Recast every line of the data below as a numbered list, leaving out any blank lines.

» **Page-level text extractions**
* * *
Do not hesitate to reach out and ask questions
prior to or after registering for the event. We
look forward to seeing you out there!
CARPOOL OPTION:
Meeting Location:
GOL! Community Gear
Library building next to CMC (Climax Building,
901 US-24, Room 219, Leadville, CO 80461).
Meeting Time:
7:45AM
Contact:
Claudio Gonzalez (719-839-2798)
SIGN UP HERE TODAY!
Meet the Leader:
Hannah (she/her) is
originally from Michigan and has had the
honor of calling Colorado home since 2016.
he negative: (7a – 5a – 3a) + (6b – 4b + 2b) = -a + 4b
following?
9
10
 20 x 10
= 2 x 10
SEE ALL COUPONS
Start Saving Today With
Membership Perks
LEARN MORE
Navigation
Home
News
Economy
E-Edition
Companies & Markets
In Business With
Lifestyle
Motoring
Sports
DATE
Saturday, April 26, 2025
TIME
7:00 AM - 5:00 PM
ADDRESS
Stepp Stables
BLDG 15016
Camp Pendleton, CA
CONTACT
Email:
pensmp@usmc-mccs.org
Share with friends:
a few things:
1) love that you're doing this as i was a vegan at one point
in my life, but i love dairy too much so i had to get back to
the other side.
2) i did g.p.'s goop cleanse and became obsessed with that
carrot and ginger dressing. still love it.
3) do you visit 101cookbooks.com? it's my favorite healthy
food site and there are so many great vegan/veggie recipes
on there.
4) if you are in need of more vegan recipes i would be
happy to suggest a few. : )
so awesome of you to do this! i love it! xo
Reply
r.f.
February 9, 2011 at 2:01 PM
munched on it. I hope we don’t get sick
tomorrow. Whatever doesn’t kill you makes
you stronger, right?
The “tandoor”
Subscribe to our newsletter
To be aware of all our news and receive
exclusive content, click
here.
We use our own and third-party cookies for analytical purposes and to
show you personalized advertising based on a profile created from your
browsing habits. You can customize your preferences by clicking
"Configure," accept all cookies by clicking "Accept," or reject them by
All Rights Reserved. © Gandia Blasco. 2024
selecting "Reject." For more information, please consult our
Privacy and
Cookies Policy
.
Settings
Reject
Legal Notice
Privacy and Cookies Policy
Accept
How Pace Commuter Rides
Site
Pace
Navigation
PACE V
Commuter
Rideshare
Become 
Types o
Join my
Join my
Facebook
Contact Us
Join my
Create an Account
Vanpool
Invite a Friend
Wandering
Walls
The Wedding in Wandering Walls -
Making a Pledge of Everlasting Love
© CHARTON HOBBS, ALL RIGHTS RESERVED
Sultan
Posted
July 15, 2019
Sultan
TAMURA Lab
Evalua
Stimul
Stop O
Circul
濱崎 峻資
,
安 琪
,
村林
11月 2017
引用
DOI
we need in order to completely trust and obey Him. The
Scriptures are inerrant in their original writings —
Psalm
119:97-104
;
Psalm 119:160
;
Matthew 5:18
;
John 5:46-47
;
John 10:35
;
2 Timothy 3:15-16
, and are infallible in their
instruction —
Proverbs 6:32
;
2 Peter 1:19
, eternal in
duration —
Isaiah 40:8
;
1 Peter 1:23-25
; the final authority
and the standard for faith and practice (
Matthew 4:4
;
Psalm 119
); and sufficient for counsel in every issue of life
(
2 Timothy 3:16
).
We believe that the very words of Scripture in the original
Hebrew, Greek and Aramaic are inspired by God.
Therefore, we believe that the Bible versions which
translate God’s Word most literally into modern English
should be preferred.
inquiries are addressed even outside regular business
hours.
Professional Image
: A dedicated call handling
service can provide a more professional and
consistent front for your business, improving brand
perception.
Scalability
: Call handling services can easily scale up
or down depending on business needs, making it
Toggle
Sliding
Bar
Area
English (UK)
* * *
» **Exercise result**
1. Do not hesitate to reach out and ask questions
2. prior to or after registering for the event. We
3. look forward to seeing you out there!
4. CARPOOL OPTION:
5. Meeting Location:
6. GOL! Community Gear
7. Library building next to CMC (Climax Building,
8. 901 US-24, Room 219, Leadville, CO 80461).
9. Meeting Time:
10. 7:45AM
11. Contact:
12. Claudio Gonzalez (719-839-2798)
13. SIGN UP HERE TODAY!
14. Meet the Leader:
15. Hannah (she/her) is
16. originally from Michigan and has had the
17. honor of calling Colorado home since 2016.
18. he negative: (7a – 5a – 3a) + (6b – 4b + 2b) = -a + 4b
19. following?
20. 9
21. 10
22.  20 x 10
23. = 2 x 10
24. SEE ALL COUPONS
25. Start Saving Today With
26. Membership Perks
27. LEARN MORE
28. Navigation
29. Home
30. News
31. Economy
32. E-Edition
33. Companies & Markets
34. In Business With
35. Lifestyle
36. Motoring
37. Sports
38. DATE
39. Saturday, April 26, 2025
40. TIME
41. 7:00 AM - 5:00 PM
42. ADDRESS
43. Stepp Stables
44. BLDG 15016
45. Camp Pendleton, CA
46. CONTACT
47. Email:
48. pensmp@usmc-mccs.org
49. Share with friends:
50. a few things:
51. 1) love that you're doing this as i was a vegan at one point
52. in my life, but i love dairy too much so i had to get back to
53. the other side.
54. 2) i did g.p.'s goop cleanse and became obsessed with that
55. carrot and ginger dressing. still love it.
56. 3) do you visit 101cookbooks.com? it's my favorite healthy
57. food site and there are so many great vegan/veggie recipes
58. on there.
59. 4) if you are in need of more vegan recipes i would be
60. happy to suggest a few. : )
61. so awesome of you to do this! i love it! xo
62. Reply
63. r.f.
64. February 9, 2011 at 2:01 PM
65. munched on it. I hope we don’t get sick
66. tomorrow. Whatever doesn’t kill you makes
67. you stronger, right?
68. The “tandoor”
69. Subscribe to our newsletter
70. To be aware of all our news and receive
71. exclusive content, click
72. here.
73. We use our own and third-party cookies for analytical purposes and to
74. show you personalized advertising based on a profile created from your
75. browsing habits. You can customize your preferences by clicking
76. "Configure," accept all cookies by clicking "Accept," or reject them by
77. All Rights Reserved. © Gandia Blasco. 2024
78. selecting "Reject." For more information, please consult our
79. Privacy and
80. Cookies Policy
81. .
82. Settings
83. Reject
84. Legal Notice
85. Privacy and Cookies Policy
86. Accept
87. How Pace Commuter Rides
88. Site
89. Pace
90. Navigation
91. PACE V
92. Commuter
93. Rideshare
94. Become 
95. Types o
96. Join my
97. Join my
98. Facebook
99. Contact Us
100. Join my
101. Create an Account
102. Vanpool
103. Invite a Friend
104. Wandering
105. Walls
106. The Wedding in Wandering Walls -
107. Making a Pledge of Everlasting Love
108. © CHARTON HOBBS, ALL RIGHTS RESERVED
109. Sultan
110. Posted
111. July 15, 2019
112. Sultan
113. TAMURA Lab
114. Evalua
115. Stimul
116. Stop O
117. Circul
118. 濱崎 峻資
119. ,
120. 安 琪
121. ,
122. 村林
123. 11月 2017
124. 引用
125. DOI
126. we need in order to completely trust and obey Him. The
127. Scriptures are inerrant in their original writings —
128. Psalm
129. 119:97-104
130. ;
131. Psalm 119:160
132. ;
133. Matthew 5:18
134. ;
135. John 5:46-47
136. ;
137. John 10:35
138. ;
139. 2 Timothy 3:15-16
140. , and are infallible in their
141. instruction —
142. Proverbs 6:32
143. ;
144. 2 Peter 1:19
145. , eternal in
146. duration —
147. Isaiah 40:8
148. ;
149. 1 Peter 1:23-25
150. ; the final authority
151. and the standard for faith and practice (
152. Matthew 4:4
153. ;
154. Psalm 119
155. ); and sufficient for counsel in every issue of life
156. (
157. 2 Timothy 3:16
158. ).
159. We believe that the very words of Scripture in the original
160. Hebrew, Greek and Aramaic are inspired by God.
161. Therefore, we believe that the Bible versions which
162. translate God’s Word most literally into modern English
163. should be preferred.
164. inquiries are addressed even outside regular business
165. hours.
166. Professional Image
167. : A dedicated call handling
168. service can provide a more professional and
169. consistent front for your business, improving brand
170. perception.
171. Scalability
172. : Call handling services can easily scale up
173. or down depending on business needs, making it
174. Toggle
175. Sliding
176. Bar
177. Area
178. English (UK)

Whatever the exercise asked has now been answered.